During the test, women had to look at a row of three faces on a computer screen and indicate the gaze direction (right or left) of the central face. Alertness consisted of a given (or not given) short tone before the faces were displayed on the screen, cuing by placing or not placing an asterisk near one of the faces — either the target or a different one — and congruency (executive control) by varying the gaze direction of the faces left and right of the target. (Executive control refers to processes that control behavior such as planning, organizing, and paying attention.)
Test performance was based on reaction time — the time participants took to give an answer — coupled with the errors made on each trial.
Statistical analyses were then used to compare performance among these three groups.
Pre-test evaluations of clinical records, and responses in interviews and through questionnaires given all participants showed that women with fibromyalgia had more pain, and higher (worse) anxiety, depression, fatigue, and insomnia levels than those with rheumatoid arthritis and controls.
ANT-I results showed fibromyalgia patients had the longest reaction time, meaning they took longer to give a final answer than did the others, and they made more errors.
Test results for women with RA were similar to the control group in both reaction times and numbers of errors.
These differences were observed in all test variations, suggesting that fibromyalgia patients seem to have an overall attention deficit, rather than impairments in specific domains. Co-existing psychiatric conditions (depression and anxiety disorders) and medication use — antidepressants, anxiolytics, non-opioid analgesics and opiates — had no significant effect on reaction times or numbers of errors.

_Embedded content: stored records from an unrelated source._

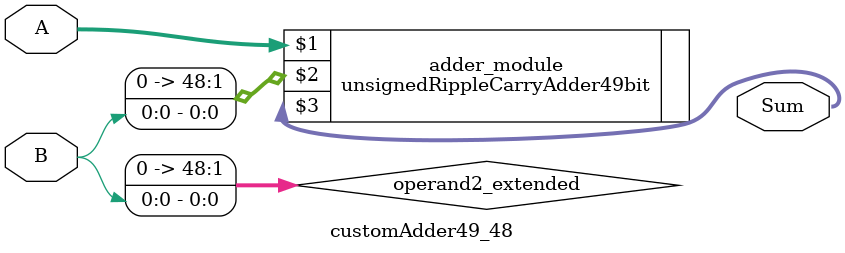
<source format=v>
module customAdder49_48(
                        input [48 : 0] A,
                        input [0 : 0] B,
                        
                        output [49 : 0] Sum
                );

        wire [48 : 0] operand2_extended;
        
        assign operand2_extended =  {48'b0, B};
        
        unsignedRippleCarryAdder49bit adder_module(
            A,
            operand2_extended,
            Sum
        );
        
        endmodule
        
</source>
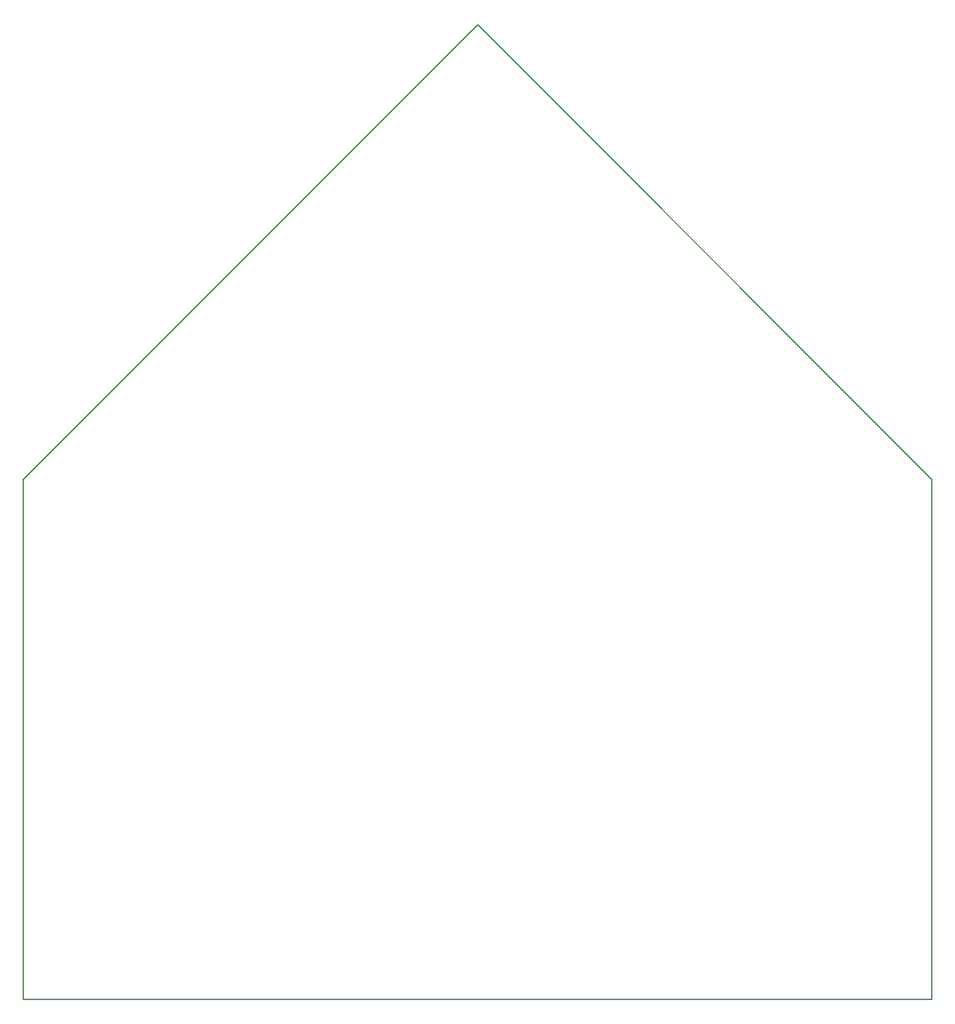
<source format=gbr>
G04 DipTrace Beta 2.9.0.1*
G04 BoardOutline.gbr*
%MOIN*%
G04 #@! TF.FileFunction,Profile*
G04 #@! TF.Part,Single*
%ADD11C,0.005512*%
%FSLAX26Y26*%
G04*
G70*
G90*
G75*
G01*
G04 BoardOutline*
%LPD*%
X4824000Y394000D2*
D11*
Y2925850D1*
X2609000Y5140850D1*
X394000Y2925850D1*
Y394000D1*
X4824000D1*
M02*

</source>
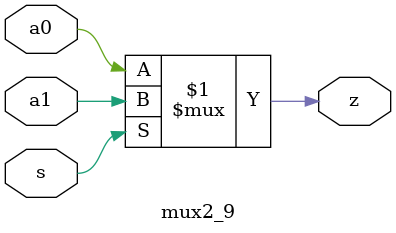
<source format=v>
module mux2_9 (
   z,
   a0, a1, s
   );
  input a0;
  input a1;
  input s;
  output z;
  parameter DELAY = 1;
  assign #DELAY z = s ? a1 : a0;
endmodule
</source>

Differences evident in attentional performance between women with fibromyalgia and those RA might be the result of the different disease mechanisms at play in each disorder, the scientists suggested. Specifically, in the case of fibromyalgia, the excessive sensitivity and activity of brain circuits responsible for pain processing may limit the resources needed for attention and information processing.
“In summary, the study suggests of a more general deficit in attention and speed of information processing in [fibromyalgia], rather than specific impairments in the domains of alerting, orienting, and executive control,” they wrote.